> **To do**
Rewrite the data below, swapping "carriera" for "attività" and leaving every other line unchanged.

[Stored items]
════
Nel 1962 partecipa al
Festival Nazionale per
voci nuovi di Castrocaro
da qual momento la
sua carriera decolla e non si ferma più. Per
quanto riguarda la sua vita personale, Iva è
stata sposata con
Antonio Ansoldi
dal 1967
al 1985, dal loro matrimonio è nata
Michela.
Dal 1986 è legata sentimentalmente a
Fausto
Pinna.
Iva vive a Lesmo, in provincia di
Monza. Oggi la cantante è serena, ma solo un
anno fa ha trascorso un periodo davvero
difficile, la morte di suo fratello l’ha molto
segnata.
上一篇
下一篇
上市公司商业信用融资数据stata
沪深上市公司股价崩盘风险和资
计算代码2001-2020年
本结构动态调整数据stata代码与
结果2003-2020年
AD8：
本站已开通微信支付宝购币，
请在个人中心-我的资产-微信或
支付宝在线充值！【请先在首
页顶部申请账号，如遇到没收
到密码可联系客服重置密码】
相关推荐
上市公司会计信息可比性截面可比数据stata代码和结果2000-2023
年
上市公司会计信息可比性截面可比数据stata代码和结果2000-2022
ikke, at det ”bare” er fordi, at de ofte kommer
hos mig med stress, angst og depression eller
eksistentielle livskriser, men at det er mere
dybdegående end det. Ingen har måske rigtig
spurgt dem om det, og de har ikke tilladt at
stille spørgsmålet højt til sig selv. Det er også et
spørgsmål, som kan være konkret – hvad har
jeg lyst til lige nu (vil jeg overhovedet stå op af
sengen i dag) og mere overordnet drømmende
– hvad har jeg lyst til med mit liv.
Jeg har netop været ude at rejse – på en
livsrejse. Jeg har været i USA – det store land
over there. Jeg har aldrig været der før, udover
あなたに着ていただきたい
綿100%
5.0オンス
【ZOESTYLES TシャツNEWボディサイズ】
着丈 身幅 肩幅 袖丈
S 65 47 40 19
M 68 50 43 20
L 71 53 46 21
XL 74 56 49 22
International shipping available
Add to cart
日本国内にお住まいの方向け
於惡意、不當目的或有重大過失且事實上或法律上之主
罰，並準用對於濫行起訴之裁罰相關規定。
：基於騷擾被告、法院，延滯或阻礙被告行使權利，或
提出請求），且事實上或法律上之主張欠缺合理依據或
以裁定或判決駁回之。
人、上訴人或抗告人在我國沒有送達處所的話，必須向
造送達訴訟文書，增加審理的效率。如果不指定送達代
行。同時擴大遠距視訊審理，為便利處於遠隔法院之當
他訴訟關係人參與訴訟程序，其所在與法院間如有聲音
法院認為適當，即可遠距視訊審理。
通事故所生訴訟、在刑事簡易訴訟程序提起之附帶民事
════
> **The answer**
Nel 1962 partecipa al
Festival Nazionale per
voci nuovi di Castrocaro
da qual momento la
sua attività decolla e non si ferma più. Per
quanto riguarda la sua vita personale, Iva è
stata sposata con
Antonio Ansoldi
dal 1967
al 1985, dal loro matrimonio è nata
Michela.
Dal 1986 è legata sentimentalmente a
Fausto
Pinna.
Iva vive a Lesmo, in provincia di
Monza. Oggi la cantante è serena, ma solo un
anno fa ha trascorso un periodo davvero
difficile, la morte di suo fratello l’ha molto
segnata.
上一篇
下一篇
上市公司商业信用融资数据stata
沪深上市公司股价崩盘风险和资
计算代码2001-2020年
本结构动态调整数据stata代码与
结果2003-2020年
AD8：
本站已开通微信支付宝购币，
请在个人中心-我的资产-微信或
支付宝在线充值！【请先在首
页顶部申请账号，如遇到没收
到密码可联系客服重置密码】
相关推荐
上市公司会计信息可比性截面可比数据stata代码和结果2000-2023
年
上市公司会计信息可比性截面可比数据stata代码和结果2000-2022
ikke, at det ”bare” er fordi, at de ofte kommer
hos mig med stress, angst og depression eller
eksistentielle livskriser, men at det er mere
dybdegående end det. Ingen har måske rigtig
spurgt dem om det, og de har ikke tilladt at
stille spørgsmålet højt til sig selv. Det er også et
spørgsmål, som kan være konkret – hvad har
jeg lyst til lige nu (vil jeg overhovedet stå op af
sengen i dag) og mere overordnet drømmende
– hvad har jeg lyst til med mit liv.
Jeg har netop været ude at rejse – på en
livsrejse. Jeg har været i USA – det store land
over there. Jeg har aldrig været der før, udover
あなたに着ていただきたい
綿100%
5.0オンス
【ZOESTYLES TシャツNEWボディサイズ】
着丈 身幅 肩幅 袖丈
S 65 47 40 19
M 68 50 43 20
L 71 53 46 21
XL 74 56 49 22
International shipping available
Add to cart
日本国内にお住まいの方向け
於惡意、不當目的或有重大過失且事實上或法律上之主
罰，並準用對於濫行起訴之裁罰相關規定。
：基於騷擾被告、法院，延滯或阻礙被告行使權利，或
提出請求），且事實上或法律上之主張欠缺合理依據或
以裁定或判決駁回之。
人、上訴人或抗告人在我國沒有送達處所的話，必須向
造送達訴訟文書，增加審理的效率。如果不指定送達代
行。同時擴大遠距視訊審理，為便利處於遠隔法院之當
他訴訟關係人參與訴訟程序，其所在與法院間如有聲音
法院認為適當，即可遠距視訊審理。
通事故所生訴訟、在刑事簡易訴訟程序提起之附帶民事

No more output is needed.